Texto do exercício.
-----
PARECER nº:

MPTC/56039/2018

PROCESSO nº:

REC 17/00722074    

ORIGEM:

Prefeitura Municipal de Itapema

INTERESSADO:

Edson José Mathias

ASSUNTO:

Recurso de Reexame da decisão exarada no processo DEN-14/00311974

 

 

 

 

 

Número unificado MPC: 2.2/2018.677

 

Versam os autos sobre Recurso de Reexame (fls. 4-24) interposto pelo Sr. Edson José Mathias, ex-Diretor do Departamento de Trânsito do Município de Itapema (ITATRAN), em face do Acórdão n. 0505/2017, exarado nos autos do processo DEN n. 14/00311974, que aplicou multa ao recorrente, da seguinte maneira:

ACORDAM os Conselheiros do Tribunal de Contas do Estado de Santa Catarina, reunidos em Sessão Plenária, diante das razões apresentadas pelo Relator e com fulcro no art. 59 c/c o art. 113 da Constituição do Estado e no art. 1° da Lei Complementar n. 202/2000, em:

6.1. Considerar irregular, na forma do art. 36, §2º, “a” da Lei Complementar n. 202/2000, a ausência tratada no item 6.2 desta deliberação.
-----
Dados coletados.
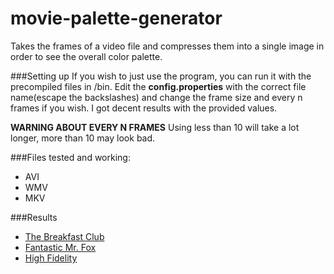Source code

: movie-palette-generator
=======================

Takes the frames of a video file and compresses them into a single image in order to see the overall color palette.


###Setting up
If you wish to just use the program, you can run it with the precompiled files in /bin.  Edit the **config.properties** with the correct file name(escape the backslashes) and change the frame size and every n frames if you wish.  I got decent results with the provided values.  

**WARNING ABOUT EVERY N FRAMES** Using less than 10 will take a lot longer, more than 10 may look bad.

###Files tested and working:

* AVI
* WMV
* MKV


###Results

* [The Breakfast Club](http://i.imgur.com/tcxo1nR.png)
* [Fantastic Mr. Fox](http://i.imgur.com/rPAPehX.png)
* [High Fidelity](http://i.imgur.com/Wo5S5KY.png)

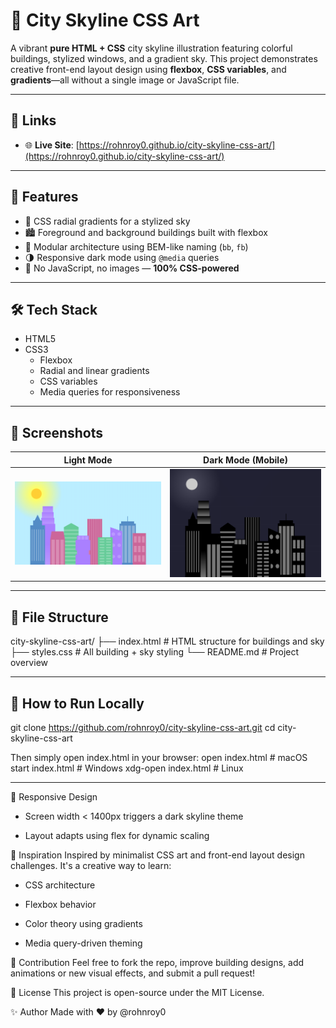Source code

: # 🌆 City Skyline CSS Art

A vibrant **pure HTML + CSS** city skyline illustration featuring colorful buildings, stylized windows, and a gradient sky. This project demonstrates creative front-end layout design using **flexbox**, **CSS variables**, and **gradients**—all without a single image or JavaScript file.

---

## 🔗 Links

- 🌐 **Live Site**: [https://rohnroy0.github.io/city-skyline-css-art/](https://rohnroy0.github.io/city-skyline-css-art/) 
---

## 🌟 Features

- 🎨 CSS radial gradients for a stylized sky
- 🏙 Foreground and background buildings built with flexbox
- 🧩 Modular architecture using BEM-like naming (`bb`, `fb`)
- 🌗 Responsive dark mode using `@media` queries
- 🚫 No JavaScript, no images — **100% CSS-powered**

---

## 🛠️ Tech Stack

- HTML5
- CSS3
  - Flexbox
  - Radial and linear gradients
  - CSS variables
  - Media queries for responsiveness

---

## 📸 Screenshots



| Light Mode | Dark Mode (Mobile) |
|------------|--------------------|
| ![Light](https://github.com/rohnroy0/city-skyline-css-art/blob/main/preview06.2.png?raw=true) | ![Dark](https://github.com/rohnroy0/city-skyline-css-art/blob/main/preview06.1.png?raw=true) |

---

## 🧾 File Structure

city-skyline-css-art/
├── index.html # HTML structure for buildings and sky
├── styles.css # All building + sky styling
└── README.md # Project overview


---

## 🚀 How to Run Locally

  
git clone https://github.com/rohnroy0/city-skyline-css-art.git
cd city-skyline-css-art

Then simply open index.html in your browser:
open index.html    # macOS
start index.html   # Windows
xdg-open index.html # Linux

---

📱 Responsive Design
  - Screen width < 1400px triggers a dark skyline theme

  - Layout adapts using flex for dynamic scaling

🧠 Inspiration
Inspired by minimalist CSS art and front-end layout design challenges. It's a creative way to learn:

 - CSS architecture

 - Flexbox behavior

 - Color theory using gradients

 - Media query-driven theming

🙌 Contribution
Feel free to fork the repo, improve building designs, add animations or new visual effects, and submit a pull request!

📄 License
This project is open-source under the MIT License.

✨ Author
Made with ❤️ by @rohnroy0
-----
Tarefas propostas.
- A) Transcreva do parecer o trecho que vai de "Versam os autos" até "6.2 desta deliberação.".
- B) Explique em que se basearam os Conselheiros do Tribunal de Contas, segundo o parecer, para proferir a decisão citada.
As linhas constituem um material à parte do texto.

Respostas do exercício.
- A)
Versam os autos sobre Recurso de Reexame (fls. 4-24) interposto pelo Sr. Edson José Mathias, ex-Diretor do Departamento de Trânsito do Município de Itapema (ITATRAN), em face do Acórdão n. 0505/2017, exarado nos autos do processo DEN n. 14/00311974, que aplicou multa ao recorrente, da seguinte maneira:

ACORDAM os Conselheiros do Tribunal de Contas do Estado de Santa Catarina, reunidos em Sessão Plenária, diante das razões apresentadas pelo Relator e com fulcro no art. 59 c/c o art. 113 da Constituição do Estado e no art. 1° da Lei Complementar n. 202/2000, em:

6.1. Considerar irregular, na forma do art. 36, §2º, “a” da Lei Complementar n. 202/2000, a ausência tratada no item 6.2 desta deliberação.

- B) Os Conselheiros decidiram diante das razões apresentadas pelo Relator. A decisão teve como fundamento o art. 59 c/c o art. 113 da Constituição do Estado e o art. 1° da Lei Complementar n. 202/2000.